Rate Limiting Algorithms Compared: Token Bucket, Sliding Window & More
Every production API needs rate limiting. Without it, a single misbehaving client can exhaust your resources, degrade service for everyone, and run up your infrastructure bill. The question is not whether to rate limit — it is which algorithm to use. Each makes different trade-offs between accuracy, memory, and implementation complexity.
Fixed Window#
The simplest algorithm. Divide time into fixed intervals (e.g., 1-minute windows) and count requests per window:
Window: 12:00:00 - 12:00:59 → count: 47/100
Window: 12:01:00 - 12:01:59 → count: 12/100
Implementation: A single counter per key, reset at the start of each window.
def is_allowed(key, limit, window_seconds):
window = int(time.time() / window_seconds)
counter_key = f"{key}:{window}"
count = redis.incr(counter_key)
if count == 1:
redis.expire(counter_key, window_seconds)
return count <= limit
Pros: Minimal memory (one counter per key). Simple to implement.

◆ ◆ ◆ ◆ ◆ ◆ ◆

> _WHAT IS BEING ASKED_: Return, word for word, the stretch of the rate limiting article from "Fixed Window#" through "redis.expire(counter_key, window_seconds)".

> _DATASET EXTRACT_:
◆ ◆ ◆ ◆ ◆ ◆ ◆

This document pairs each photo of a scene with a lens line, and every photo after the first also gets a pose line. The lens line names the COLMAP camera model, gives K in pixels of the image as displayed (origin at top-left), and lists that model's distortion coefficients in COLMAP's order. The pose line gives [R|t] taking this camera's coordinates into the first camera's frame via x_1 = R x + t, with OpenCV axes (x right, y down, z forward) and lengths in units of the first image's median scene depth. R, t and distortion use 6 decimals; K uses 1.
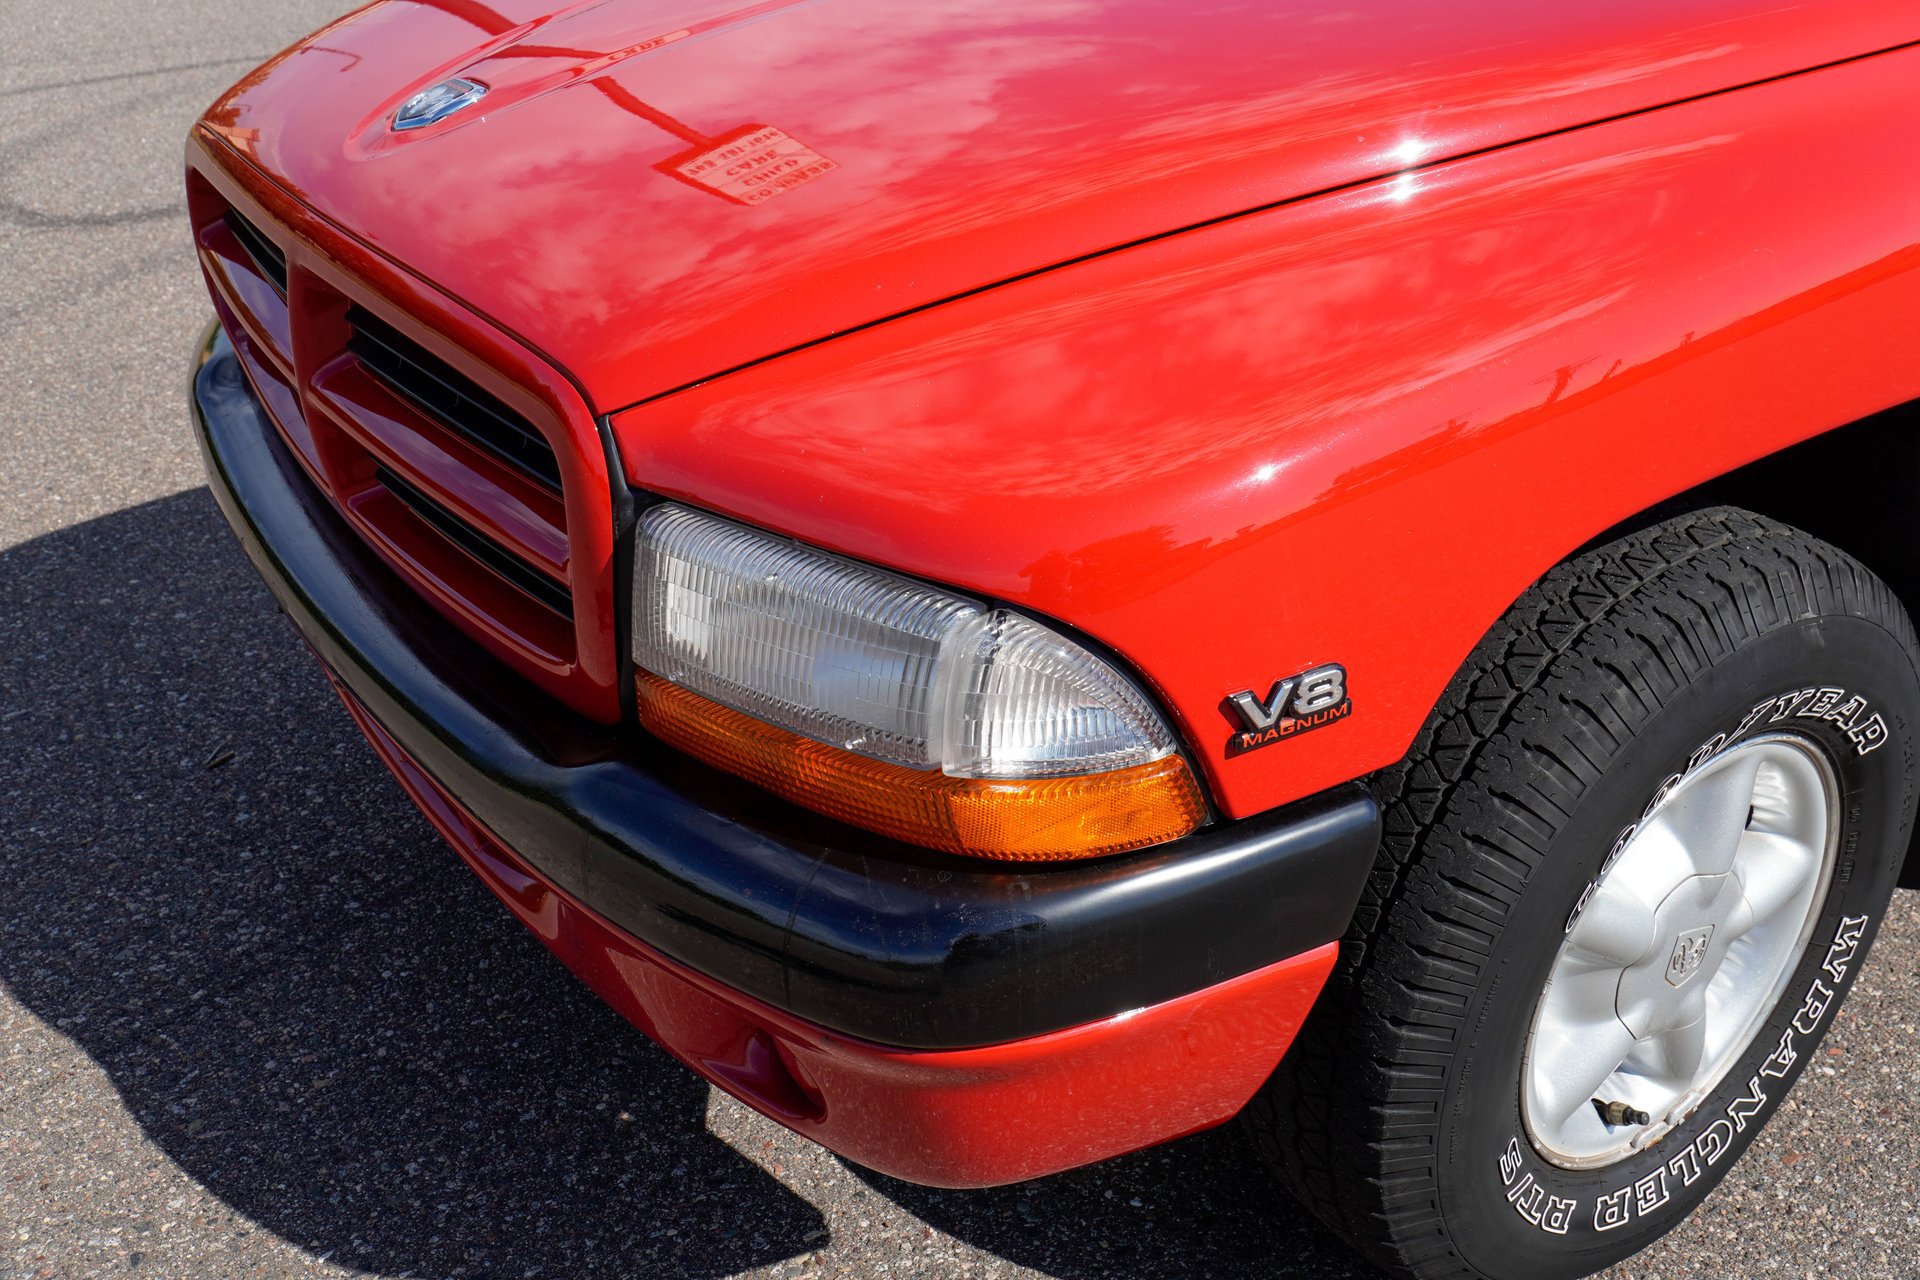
lens RADIAL K [[1836.9, 0, 960.0], [0, 1836.9, 640.0], [0, 0, 1]] dist [-0.056721, 0.212945]
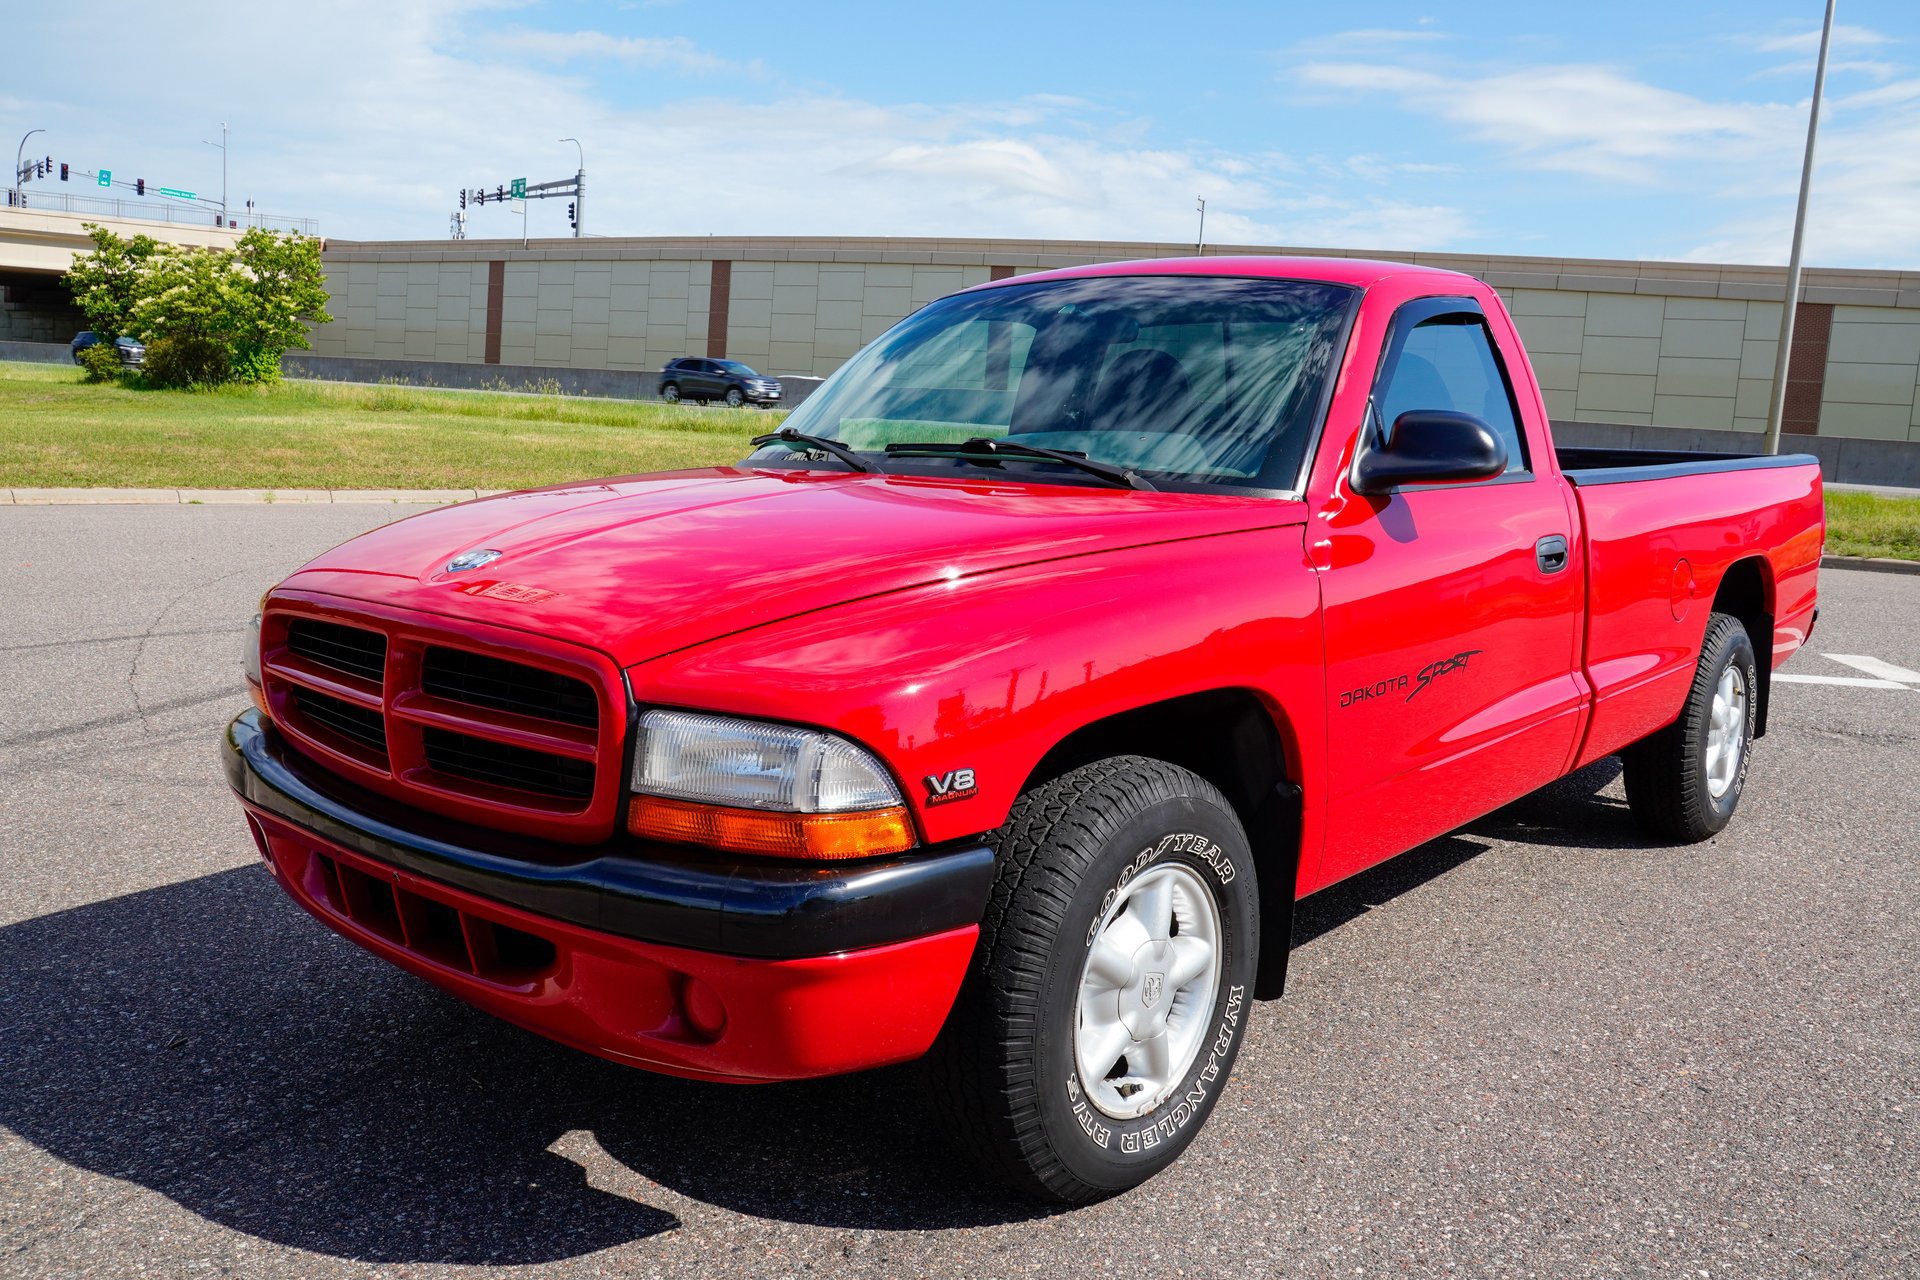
lens RADIAL K [[1665.2, 0, 954.6], [0, 1665.2, 636.4], [0, 0, 1]] dist [-0.074345, 0.144390]
pose [[0.969991, 0.006312, 0.243058, -0.228024], [0.076891, 0.940396, -0.331274, 0.397375], [-0.230661, 0.340022, 0.911691, -0.664057]]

◆ ◆ ◆ ◆ ◆ ◆ ◆

> _RESULT FOR THIS EXERCISE_:
Fixed Window#
The simplest algorithm. Divide time into fixed intervals (e.g., 1-minute windows) and count requests per window:
Window: 12:00:00 - 12:00:59 → count: 47/100
Window: 12:01:00 - 12:01:59 → count: 12/100
Implementation: A single counter per key, reset at the start of each window.
def is_allowed(key, limit, window_seconds):
window = int(time.time() / window_seconds)
counter_key = f"{key}:{window}"
count = redis.incr(counter_key)
if count == 1:
redis.expire(counter_key, window_seconds)